— Ничего, Трофимыч, вот выйдешь на волю, домой. Время вылечит и твою память. Успокоишься. Забудешь горькое, — положил руку на плечо бригадира Санька.
Забыть, возможно ли такое? Ведь человек без памяти, как дерево без корней. Забыть… Это значит не просто смириться, сдаться, а и поступиться самым дорогим, сокровенным — своею совестью. Забыть? Нет, лучше умереть… Чтобы не видеть бесплодное будущее, жалкую старость — свою и ровесников.
— Я и в могиле не забуду. И через годы. Такое не вылечишь, — тихо, словно самому себе, ответил Яков.
— Не смущай душу гневом. Ибо он — плохой советчик. Не сжигай злобой здоровье свое. Моли Бога, чтоб увидел тебя и вызволил из неволи, — посоветовал Харитон.
— Куда уж мне просить, если ты, слуга Божий, тут оказался? Тебя виднее. А и то мучаешься. На что мне надеяться? — отмахнулся Яков.
— Не гневи Бога. Я хоть и слуга, но пред Господом — другого не выше. Не саном, не званьями, делами своими перед Создателем отличны люди пред лицом Его. А я свое испытание, знать, не прошел.
— За что же тебя, священника, взяли? — спросил Трофимыч.

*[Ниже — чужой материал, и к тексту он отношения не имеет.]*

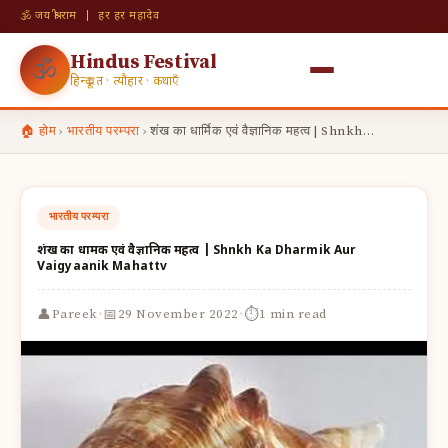
🕉 जय श्री राम | हर हर महादेव
Hindus Festival
🕉
हिन्दू व्रत · त्यौहार · कथाएँ
🏠 होम
›
भारतीय परम्परा
›
शंख का धार्मिक एवं वैज्ञानिक महत्व | Shnkh…
भारतीय परम्परा
शंख का धार्मिक एवं वैज्ञानिक महत्व | Shnkh Ka Dharmik Aur
Vaigyaanik Mahattv
·
·
👤
📅
⏱
Pareek
29 November 2022
1 min read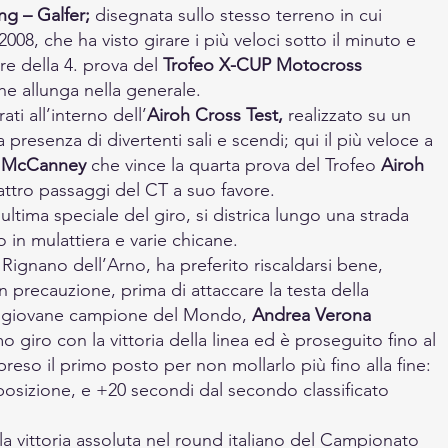
g – Galfer; 
disegnata sullo stesso terreno in cui 
08, che ha visto girare i più veloci sotto il minuto e 
e della 4. prova del 
Trofeo X-CUP Motocross 
che allunga nella generale.
ati all’interno dell’
Airoh Cross Test, 
realizzato su un 
presenza di divertenti sali e scendi; qui il più veloce a 
l McCanney 
che vince la quarta prova del Trofeo 
Airoh 
attro passaggi del CT a suo favore.
ultima speciale del giro, si districa lungo una strada 
in mulattiera e varie chicane.
di Rignano dell’Arno, ha preferito riscaldarsi bene, 
 precauzione, prima di attaccare la testa della 
del giovane campione del Mondo, 
Andrea Verona
o giro con la vittoria della linea ed è proseguito fino al 
 preso il primo posto per non mollarlo più fino alla fine: 
isposizione, e +20 secondi dal secondo classificato 
la vittoria assoluta nel round italiano del Campionato 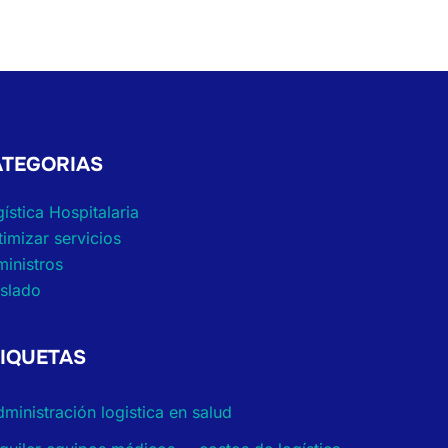
ATEGORIAS
ística Hospitalaria
imizar servicios
inistros
aslado
TIQUETAS
dministración logistica en salud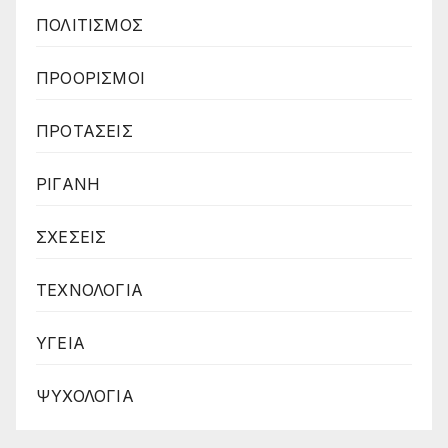
ΠΟΛΙΤΙΣΜΟΣ
ΠΡΟΟΡΙΣΜΟΙ
ΠΡΟΤΑΣΕΙΣ
ΡΙΓΑΝΗ
ΣΧΕΣΕΙΣ
ΤΕΧΝΟΛΟΓΙΑ
ΥΓΕΙΑ
ΨΥΧΟΛΟΓΙΑ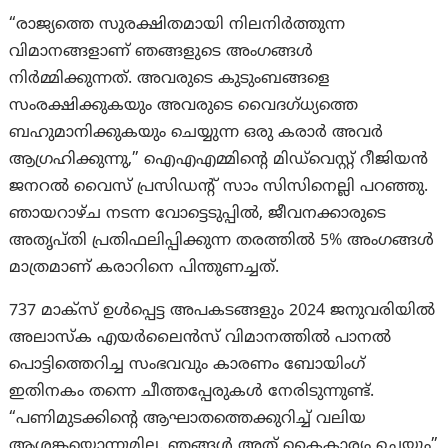
“രാജ്യത്തെ സുരക്ഷിതമായി നിലനിർത്തുന്ന
വിമാനങ്ങളാണ് ഞങ്ങളുടെ അംഗങ്ങൾ
നിർമ്മിക്കുന്നത്. അവരുടെ കുടുംബങ്ങളെ
സംരക്ഷിക്കുകയും അവരുടെ വൈദഗ്ധ്യത്തെ
ബഹുമാനിക്കുകയും ചെയ്യുന്ന ഒരു കരാർ അവർ
ആഗ്രഹിക്കുന്നു,” ഐഎഎമ്മിന്റെ മിഡ്‌വെസ്റ്റ് റീജിയൻ
ജനറൽ വൈസ് പ്രസിഡന്റ് സാം സിസിനെല്ലി പറഞ്ഞു.
ഞായറാഴ്ച നടന്ന വോട്ടെടുപ്പിൽ, ജീവനക്കാരുടെ
അതൃപ്തി പ്രതിഫലിപ്പിക്കുന്ന തരത്തിൽ 5% അംഗങ്ങൾ
മാത്രമാണ് കരാറിനെ പിന്തുണച്ചത്.
737 മാക്സ് ഉൾപ്പെട്ട അപകടങ്ങളും 2024 ജനുവരിയിൽ
അലാസ്ക എയർലൈൻസ് വിമാനത്തിൽ പാനൽ
പൊട്ടിത്തെറിച്ച സംഭവവും കാരണം ബോയിംഗ്
ഇതിനകം തന്നെ ചീത്തപ്പേരുകൾ നേരിടുന്നുണ്ട്.
“പണിമുടക്കിന്റെ ആഘാതത്തെക്കുറിച്ച് വലിയ
ആശങ്കയൊന്നുമില്ല. ഞങ്ങൾ അത് കൈകാര്യം ചെയ്യും”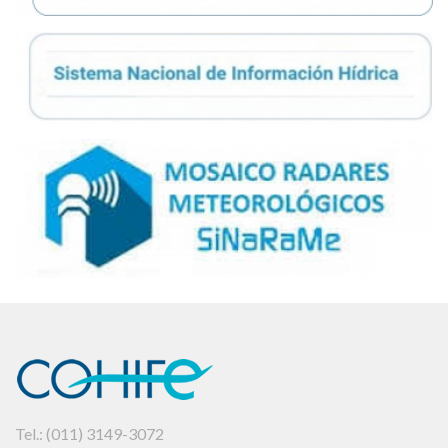
Tel.: (011) 3149-3072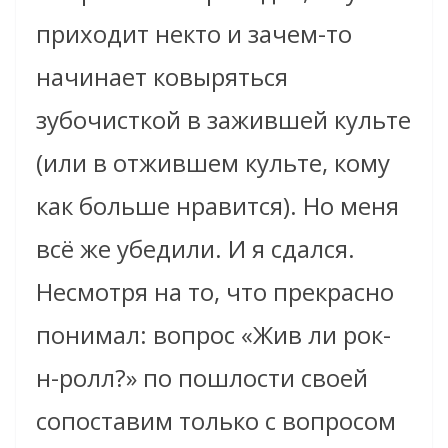
приходит некто и зачем-то
начинает ковыряться
зубочисткой в зажившей культе
(или в отжившем культе, кому
как больше нравится). Но меня
всё же убедили. И я сдался.
Несмотря на то, что прекрасно
понимал: вопрос «Жив ли рок-
н-ролл?» по пошлости своей
сопоставим только с вопросом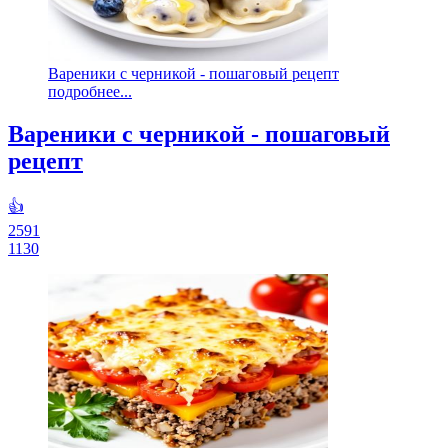
Вареники с черникой - пошаговый рецепт
подробнее...
Вареники с черникой - пошаговый
рецепт
👍
2591
1130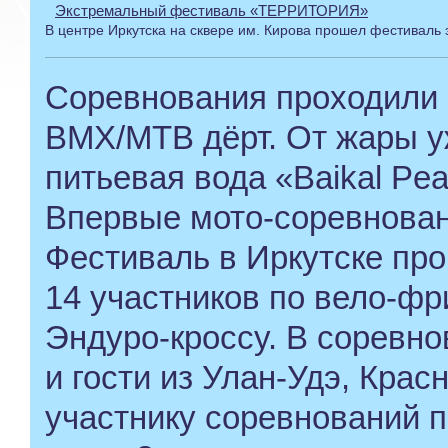
Экстремальный фестиваль «ТЕРРИТОРИЯ»
В центре Иркутска на сквере им. Кирова прошел фестиваль
Соревнования проходили в
BMX/MTB дёрт. От жары у
питьевая вода «Baikal Pear
Впервые мото-соревнован
Фестиваль в Иркутске про
14 участников по вело-фр
Эндуро-кроссу. В соревно
и гости из Улан-Удэ, Кра
участнику соревнований 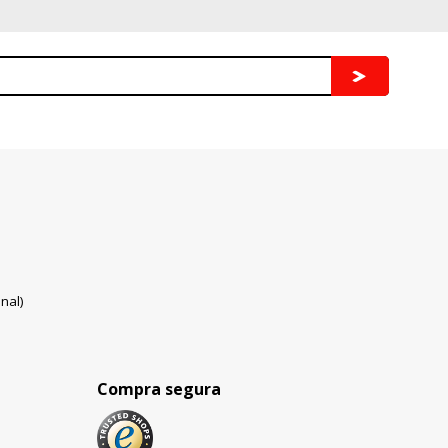
nal)
Compra segura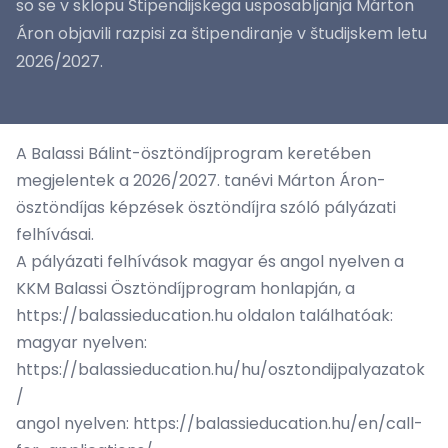
so se v sklopu Štipendijskega usposabljanja Márton
Áron objavili razpisi za štipendiranje v študijskem letu
2026/2027.
A Balassi Bálint-ösztöndíjprogram keretében
megjelentek a 2026/2027. tanévi Márton Áron-
ösztöndíjas képzések ösztöndíjra szóló pályázati
felhívásai.
A pályázati felhívások magyar és angol nyelven a
KKM Balassi Ösztöndíjprogram honlapján, a
https://balassieducation.hu oldalon találhatóak:
magyar nyelven:
https://balassieducation.hu/hu/osztondijpalyazatok
/
angol nyelven:
https://balassieducation.hu/en/call-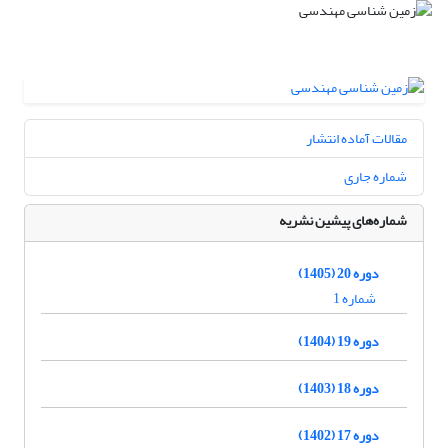
مقالات آماده انتشار
شماره جاری
شماره‌های پیشین نشریه
دوره 20 (1405)
شماره 1
دوره 19 (1404)
دوره 18 (1403)
دوره 17 (1402)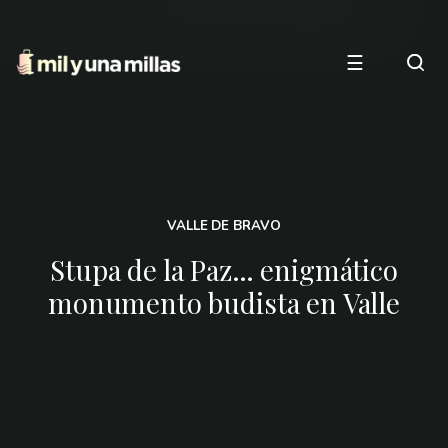
☰
VALLE DE BRAVO
Stupa de la Paz… enigmático
monumento budista en Valle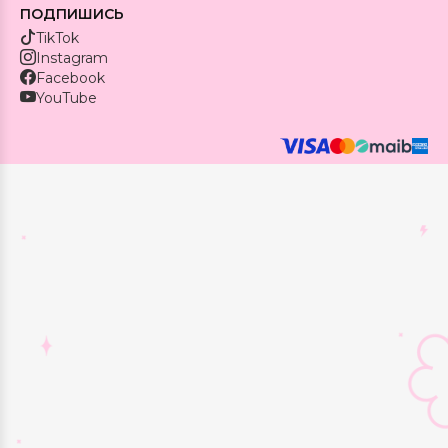
ПОДПИШИСЬ
TikTok
Instagram
Facebook
YouTube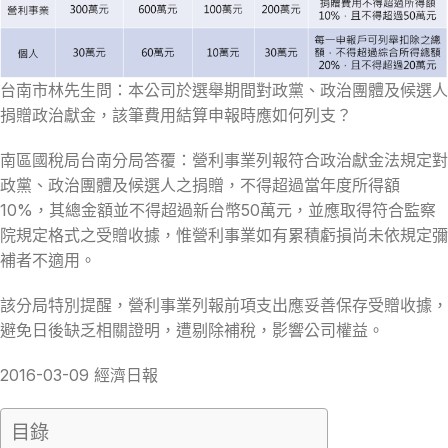
台南市林先生問：本公司於選舉期間對政黨、政治團體及候選人
捐贈政治獻金，該筆費用結算申報時應如何列支？
南區國稅局台南分局答覆：營利事業列報符合政治獻金法規定對
政黨、政治團體及候選人之捐贈，不得超過當年度所得額
10%，其總金額並不得超過新台幣50萬元，並應取得符合監察
院規定格式之受贈收據，惟營利事業如有累積虧損尚未依規定彌
補者不適用。
該分局特別提醒，營利事業列報前項支出應妥善保存受贈收據，
避免日後缺乏相關證明，遭剔除補稅，影響公司權益。
2016-03-09 經濟日報
目錄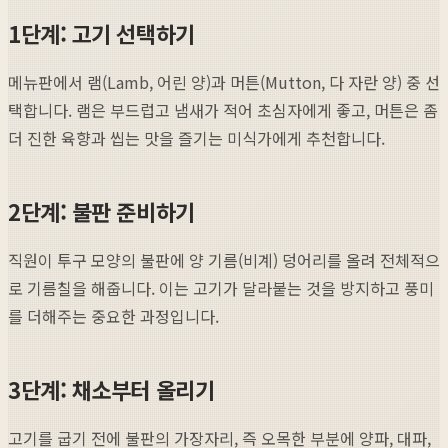
1단계: 고기 선택하기
메뉴판에서 램(Lamb, 어린 양)과 머튼(Mutton, 다 자란 양) 중 선
택합니다. 램은 부드럽고 냄새가 적어 초심자에게 좋고, 머튼은 좀
더 진한 육향과 씹는 맛을 즐기는 미식가에게 추천합니다.
2단계: 불판 준비하기
직원이 투구 모양의 불판에 양 기름(비계) 덩어리를 올려 전체적으
로 기름칠을 해줍니다. 이는 고기가 달라붙는 것을 방지하고 풍미
를 더해주는 중요한 과정입니다.
3단계: 채소부터 올리기
고기를 굽기 전에 불판의 가장자리, 즉 오목한 부분에 양파, 대파,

— За храм наш. Не давал его под клуб осрамить. Мешал. Паству уговаривал не допустить такого. Не боялся я прихода лишиться, куска хлеба. Гнева Божьего для прихожан страшился. Сам свой век в монастыре мог дожить. Много ль мне надо? Но и на меня донесли. Мол, против власти во время службы агитирую, призываю не слушать коммунистов. Гнать их из церкви. Меня и забрали, — сник Харитон.
— Попадья небось ждет не дождется? — хихикнул Санька.
— Нет у м|ия семьи и не было. Я дал обет безбрачия. А потому ни плакать, ни ждать меня некому. Может, только святые отцы помянут меня когда-нибудь в молитвах своих. Если и их храмы нехристи не порушили.
— А зачем уговаривал, если люди не хотели ходить в церковь?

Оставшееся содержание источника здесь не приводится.